一方、情報ギャップは埋まったとしても、投資家の新株に対する需要が無限に生じるわけではありませんから、新株に対する需要を予測し新株の発行額を決める必要があります。この事は、引受証券会社の主幹事の大事な機能でしたが、今回の増資インサイダー問題で次の様な懸念が明らかになったと思います。
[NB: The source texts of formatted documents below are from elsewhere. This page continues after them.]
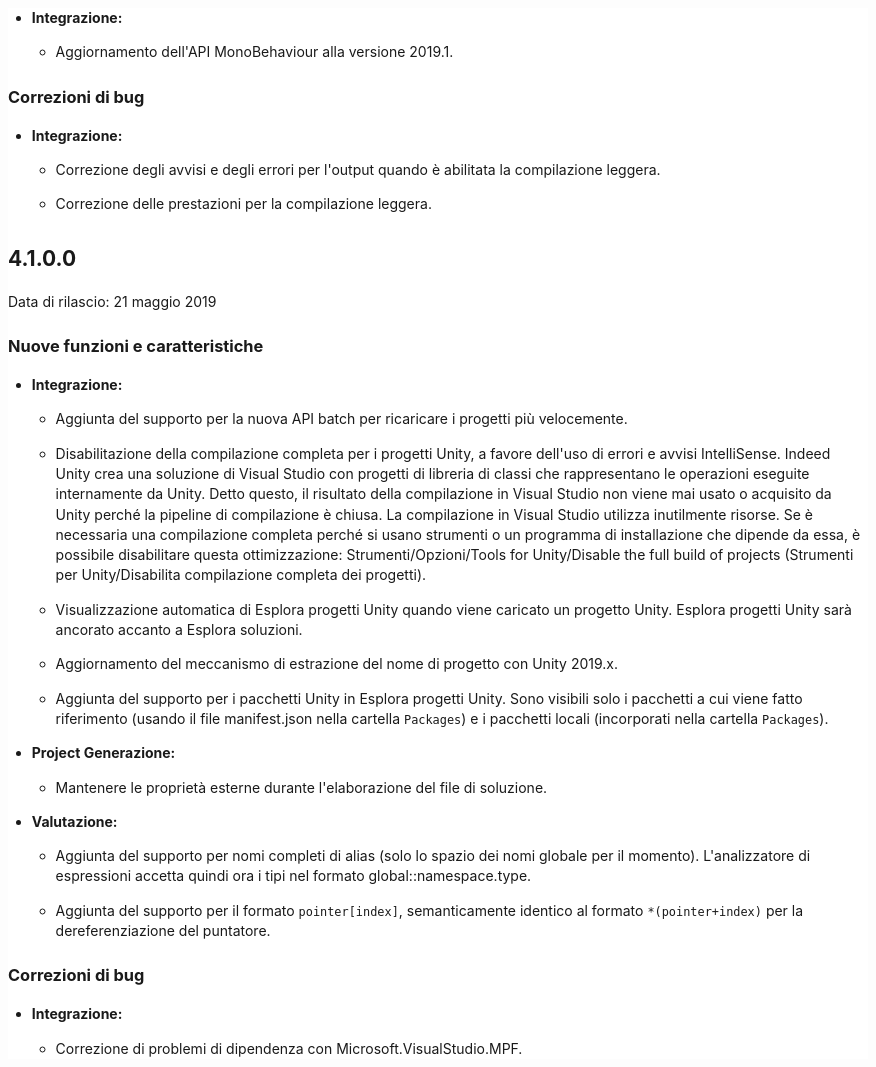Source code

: - **Integrazione:**

  - Aggiornamento dell'API MonoBehaviour alla versione 2019.1.

### <a name="bug-fixes"></a>Correzioni di bug

- **Integrazione:**

  - Correzione degli avvisi e degli errori per l'output quando è abilitata la compilazione leggera.

  - Correzione delle prestazioni per la compilazione leggera.

## <a name="4100"></a>4.1.0.0

Data di rilascio: 21 maggio 2019

### <a name="new-features"></a>Nuove funzioni e caratteristiche

- **Integrazione:**

  - Aggiunta del supporto per la nuova API batch per ricaricare i progetti più velocemente.

  - Disabilitazione della compilazione completa per i progetti Unity, a favore dell'uso di errori e avvisi IntelliSense. Indeed Unity crea una soluzione di Visual Studio con progetti di libreria di classi che rappresentano le operazioni eseguite internamente da Unity. Detto questo, il risultato della compilazione in Visual Studio non viene mai usato o acquisito da Unity perché la pipeline di compilazione è chiusa. La compilazione in Visual Studio utilizza inutilmente risorse. Se è necessaria una compilazione completa perché si usano strumenti o un programma di installazione che dipende da essa, è possibile disabilitare questa ottimizzazione: Strumenti/Opzioni/Tools for Unity/Disable the full build of projects (Strumenti per Unity/Disabilita compilazione completa dei progetti).

  - Visualizzazione automatica di Esplora progetti Unity quando viene caricato un progetto Unity. Esplora progetti Unity sarà ancorato accanto a Esplora soluzioni.

  - Aggiornamento del meccanismo di estrazione del nome di progetto con Unity 2019.x.

  - Aggiunta del supporto per i pacchetti Unity in Esplora progetti Unity. Sono visibili solo i pacchetti a cui viene fatto riferimento (usando il file manifest.json nella cartella `Packages`) e i pacchetti locali (incorporati nella cartella `Packages`).

- **Project Generazione:**

  - Mantenere le proprietà esterne durante l'elaborazione del file di soluzione.

- **Valutazione:**

  - Aggiunta del supporto per nomi completi di alias (solo lo spazio dei nomi globale per il momento). L'analizzatore di espressioni accetta quindi ora i tipi nel formato global::namespace.type.

  - Aggiunta del supporto per il formato `pointer[index]`, semanticamente identico al formato `*(pointer+index)` per la dereferenziazione del puntatore.

### <a name="bug-fixes"></a>Correzioni di bug

- **Integrazione:**

  - Correzione di problemi di dipendenza con Microsoft.VisualStudio.MPF.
●引受証券として、投資家需要を予測する機能が落ちている可能性が業界全般にある。
主幹事証券が新株の販売を集約して、自社内での販売分を増加させようとした傾向が近年続いていたので、他社の需要を推し量る機能が低下して、その為市場全般の需要掘り起こしとそのニーズ調査に関する能力が落ちて行ったと思われます。

以上の状況を変えて行く為に、
○発行会社が自らの責任で資金使途の効果を説明できるロードショーの様な取組みを可能とする。(投資家との情報ギャップの埋めるため)例えば、投資家自らがアクセスするネット上に限って。
○広く新株が販売可能となる為、新株を取り扱う証券会社数を増加させ、主幹事が可能な限り多くの証券会社を参加させたシンジケート団のコントロールを行う。
といったことが行政・業界で検討されることを望みます。